My Way Back To You
I get annoyed when bloggers use pictures of people who aren't, you know, them on their, you know, blogs. By this, I mean I dislike when a blogger I respect gets nervous and deploys sweet images of plastic strangers. Thus, I am a complete hypocrite this evening because that face is not my face. I am vain. Grief and stress have made me look and feel run down, so let's not kid ourselves. If you think I'm taking pictures of myself wearing an herbal masque, sipping chardonnay through a bendy straw and watching General Hospital, you are mistaken. I found that green gal in Google Images; I like her quizzical What, me wrinkle? expression. She probably even likes chardonnay and kind of resembles Siobhan's younger sister. Yahtzee!
Today, I was reading my email at my desk and heard myself laugh. I was so surprised I stopped laughing. But that's silly, so I went back to reading what made me laugh, and it was still funny.
Detective Bart Lasiter was in his office studying the light from his one small window falling on his super burrito when the door swung open to reveal a woman whose body said you've had your last burrito for a while, whose face said angels did exist, and whose eyes said she could make you dig your own grave and lick the shovel clean.
Jim Guigli
Carmichael, CA
Feel the glee! Depending upon one's taste and peculiar education, one may find the funny in some entries and not so much in others.
"I know what you're thinking, punk," hissed Wordy Harry to his new editor, "you're thinking, 'Did he use six superfluous adjectives or only five?' - and to tell the truth, I forgot myself in all this excitement; but being as this is English, the most powerful language in the world, whose subtle nuances will blow your head clean off, you've got to ask yourself one question: 'Do I feel loquacious?' - well do you, punk?"
Stuart Vasepuru
Edinburgh, Scotland
Do I? I'm a damn blogger! The competition has interesting categories you might expect. In the category of Detective Fiction:
It was a dreary Monday in September when Constable Lightspeed came across the rotting corpse that resembled one of those zombies from Michael Jackson's "Thriller," except that it was lying down and not performing the electric slide.
Derek Fisher
Ottawa, ON
Fantasy Fiction:
It was within the great stony nostril of a statue of Landrick the Elfin Vicelord that Frodo's great uncle, Jasper Baggins, happened to stumble upon the enchanted Bag of Holding, not to be confused with the Hag of Bolding, who was quite fond of leeks, most especially in a savory Hobbit knuckle stew.
Camille Barigar
Twin Falls, ID
Purple Prose:
Her angry accusations burned Clyde like that first bite of a double cheese pizza, when the toppings slide off and sear that small elevation of the oral mucosa, just behind the front teeth, known as the incisive papilla, which is linked to the discriminatory function of the taste buds except, where Clyde was concerned, when it came to women.
Pamela Patchet Hamilton
Beaconsfield, Quebec
Romance:
Sex with Rachel after she turned fifty was like driving the last-place team on the last day of the Iditarod Dog Sled Race, the point no longer the ride but the finish, the difficulty not the speed but keeping all the parts moving in the right direction, not to mention all that irritating barking.
Dan Winters
Los Altos Hills, CA
And my favorite, Special Salute to Breasts Category.
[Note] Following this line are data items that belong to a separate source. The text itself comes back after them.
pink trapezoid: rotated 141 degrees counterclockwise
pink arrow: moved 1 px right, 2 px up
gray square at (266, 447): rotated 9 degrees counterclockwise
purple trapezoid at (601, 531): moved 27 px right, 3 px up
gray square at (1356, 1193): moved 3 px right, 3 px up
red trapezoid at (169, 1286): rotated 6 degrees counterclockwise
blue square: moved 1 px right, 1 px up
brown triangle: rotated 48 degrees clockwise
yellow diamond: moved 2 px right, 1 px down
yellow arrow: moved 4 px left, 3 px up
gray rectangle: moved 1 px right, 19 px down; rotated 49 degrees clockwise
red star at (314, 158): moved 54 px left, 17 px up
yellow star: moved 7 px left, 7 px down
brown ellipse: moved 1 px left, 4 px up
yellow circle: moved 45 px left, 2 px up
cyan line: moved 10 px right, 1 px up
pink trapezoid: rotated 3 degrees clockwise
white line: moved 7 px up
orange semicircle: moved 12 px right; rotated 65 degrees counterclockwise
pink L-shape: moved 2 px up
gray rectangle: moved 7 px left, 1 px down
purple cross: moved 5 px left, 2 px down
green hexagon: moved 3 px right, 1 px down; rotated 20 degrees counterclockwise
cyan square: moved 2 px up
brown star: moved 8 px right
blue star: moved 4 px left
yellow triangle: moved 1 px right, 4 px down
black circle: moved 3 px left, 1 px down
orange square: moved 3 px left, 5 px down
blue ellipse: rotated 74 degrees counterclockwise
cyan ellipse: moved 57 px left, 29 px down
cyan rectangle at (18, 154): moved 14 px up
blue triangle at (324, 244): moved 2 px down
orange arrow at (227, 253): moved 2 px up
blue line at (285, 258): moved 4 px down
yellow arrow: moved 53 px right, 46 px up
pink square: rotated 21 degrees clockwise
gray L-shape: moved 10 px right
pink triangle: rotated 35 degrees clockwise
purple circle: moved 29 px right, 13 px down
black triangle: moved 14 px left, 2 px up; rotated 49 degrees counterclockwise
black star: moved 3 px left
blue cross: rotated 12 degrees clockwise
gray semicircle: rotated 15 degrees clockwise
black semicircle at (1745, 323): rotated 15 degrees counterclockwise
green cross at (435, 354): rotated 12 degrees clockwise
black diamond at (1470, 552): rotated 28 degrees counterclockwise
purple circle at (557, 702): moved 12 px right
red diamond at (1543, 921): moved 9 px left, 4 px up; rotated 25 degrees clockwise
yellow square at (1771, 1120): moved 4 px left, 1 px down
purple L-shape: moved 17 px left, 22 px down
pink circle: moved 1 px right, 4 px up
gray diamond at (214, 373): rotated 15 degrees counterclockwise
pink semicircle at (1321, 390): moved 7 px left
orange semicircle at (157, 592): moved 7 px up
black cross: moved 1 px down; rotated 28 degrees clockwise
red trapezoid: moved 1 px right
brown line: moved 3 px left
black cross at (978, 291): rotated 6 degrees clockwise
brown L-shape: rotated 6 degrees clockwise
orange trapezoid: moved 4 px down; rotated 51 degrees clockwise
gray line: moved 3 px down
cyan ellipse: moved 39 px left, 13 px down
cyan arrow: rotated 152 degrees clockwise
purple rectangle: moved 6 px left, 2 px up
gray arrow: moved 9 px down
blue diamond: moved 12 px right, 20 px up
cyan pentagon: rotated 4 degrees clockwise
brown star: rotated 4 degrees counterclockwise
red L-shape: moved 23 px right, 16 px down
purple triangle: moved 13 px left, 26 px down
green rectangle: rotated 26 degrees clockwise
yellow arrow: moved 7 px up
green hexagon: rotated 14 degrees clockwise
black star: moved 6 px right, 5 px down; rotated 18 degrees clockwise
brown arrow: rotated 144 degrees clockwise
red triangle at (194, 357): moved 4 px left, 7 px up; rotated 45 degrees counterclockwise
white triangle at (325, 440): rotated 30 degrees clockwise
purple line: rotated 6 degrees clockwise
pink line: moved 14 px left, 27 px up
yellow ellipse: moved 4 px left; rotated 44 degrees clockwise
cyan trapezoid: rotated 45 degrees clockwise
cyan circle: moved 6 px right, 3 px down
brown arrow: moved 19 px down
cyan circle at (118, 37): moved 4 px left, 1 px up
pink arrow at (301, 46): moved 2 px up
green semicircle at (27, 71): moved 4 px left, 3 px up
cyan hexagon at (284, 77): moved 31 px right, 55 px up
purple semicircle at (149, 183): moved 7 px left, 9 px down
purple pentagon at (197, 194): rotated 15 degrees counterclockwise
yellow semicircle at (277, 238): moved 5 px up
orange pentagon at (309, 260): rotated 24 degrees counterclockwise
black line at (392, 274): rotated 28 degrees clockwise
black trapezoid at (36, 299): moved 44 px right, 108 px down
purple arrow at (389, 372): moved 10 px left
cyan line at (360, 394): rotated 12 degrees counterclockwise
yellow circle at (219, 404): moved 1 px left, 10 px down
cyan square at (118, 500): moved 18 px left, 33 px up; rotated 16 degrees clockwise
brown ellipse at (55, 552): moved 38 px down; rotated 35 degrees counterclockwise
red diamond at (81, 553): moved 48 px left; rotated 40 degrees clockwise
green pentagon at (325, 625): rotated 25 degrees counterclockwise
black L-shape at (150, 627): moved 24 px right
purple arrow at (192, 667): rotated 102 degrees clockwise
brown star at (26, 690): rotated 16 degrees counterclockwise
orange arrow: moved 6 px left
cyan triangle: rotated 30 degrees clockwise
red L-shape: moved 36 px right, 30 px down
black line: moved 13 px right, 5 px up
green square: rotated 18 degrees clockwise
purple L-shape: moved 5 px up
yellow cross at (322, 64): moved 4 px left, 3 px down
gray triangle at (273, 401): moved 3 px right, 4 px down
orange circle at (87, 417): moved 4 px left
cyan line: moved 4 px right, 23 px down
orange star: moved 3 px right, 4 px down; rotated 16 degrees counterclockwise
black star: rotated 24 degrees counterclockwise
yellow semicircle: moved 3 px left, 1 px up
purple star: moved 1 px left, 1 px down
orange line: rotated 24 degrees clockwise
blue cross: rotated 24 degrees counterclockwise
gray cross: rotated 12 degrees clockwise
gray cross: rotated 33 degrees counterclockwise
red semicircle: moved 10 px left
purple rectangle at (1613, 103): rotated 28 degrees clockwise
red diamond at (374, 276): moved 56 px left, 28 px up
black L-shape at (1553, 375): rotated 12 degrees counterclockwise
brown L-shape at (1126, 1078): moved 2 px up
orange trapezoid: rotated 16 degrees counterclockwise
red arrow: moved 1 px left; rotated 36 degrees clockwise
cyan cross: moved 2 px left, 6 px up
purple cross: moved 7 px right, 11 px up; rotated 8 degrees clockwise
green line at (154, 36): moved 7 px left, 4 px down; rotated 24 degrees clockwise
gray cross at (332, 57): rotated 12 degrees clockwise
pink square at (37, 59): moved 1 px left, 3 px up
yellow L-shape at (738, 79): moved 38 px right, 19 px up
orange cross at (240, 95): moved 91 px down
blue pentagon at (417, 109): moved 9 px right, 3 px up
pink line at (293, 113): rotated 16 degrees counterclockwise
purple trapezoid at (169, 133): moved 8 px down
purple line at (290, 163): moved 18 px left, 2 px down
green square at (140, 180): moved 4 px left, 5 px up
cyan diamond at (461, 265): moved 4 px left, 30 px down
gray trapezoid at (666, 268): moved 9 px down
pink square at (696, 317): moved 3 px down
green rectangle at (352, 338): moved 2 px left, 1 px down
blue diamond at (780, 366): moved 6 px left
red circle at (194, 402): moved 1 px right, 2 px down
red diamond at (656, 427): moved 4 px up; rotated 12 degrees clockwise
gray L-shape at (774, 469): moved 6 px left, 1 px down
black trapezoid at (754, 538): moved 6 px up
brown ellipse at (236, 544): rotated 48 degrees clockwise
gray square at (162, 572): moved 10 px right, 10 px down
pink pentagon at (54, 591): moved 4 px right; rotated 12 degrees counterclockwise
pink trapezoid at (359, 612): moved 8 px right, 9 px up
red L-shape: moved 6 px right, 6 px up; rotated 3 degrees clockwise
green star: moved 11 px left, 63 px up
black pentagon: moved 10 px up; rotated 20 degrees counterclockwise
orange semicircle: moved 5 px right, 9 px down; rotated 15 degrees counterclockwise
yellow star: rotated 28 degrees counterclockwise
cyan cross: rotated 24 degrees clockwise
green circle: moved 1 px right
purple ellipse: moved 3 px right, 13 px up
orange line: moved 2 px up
Is it hot in here?
As she sashayed out of the police station, her high heels clicking a staccato rhythm on the hard tile floor, like a one-armed castanet player in a very bad mariachi band, her ample bosom held in check only by a diaphanous blouse, and bouncing at each step like a 1959 tricked out Low-rider Chevy with very good hydraulics---she smiled to herself as she thought of the titillating interrogation from Detective Tipple about the Twin Peaks Melon Heist.
Wayne Spivey, Major, USAF Retired
Huntsville, Texas
When she sashayed across the room, her breasts swayed like two house trailers passing on a windy bridge.
Stan Higley
Fairport, NY
Although Brandi had been named Valedictorian and the outfit for her speech carefully chosen to prove that beauty and brains could indeed mix, she suddenly regretted her choice of attire, her rain-soaked T-shirt now valiantly engaging in the titanic struggle between the tensile strength of cotton and Newton's first law of motion.
Mark Schweizer
Hopkinsville, KY
On Saturday, Siobhan and I have appointments at a spa for massages and facials. You may hear laughter from wherever you are.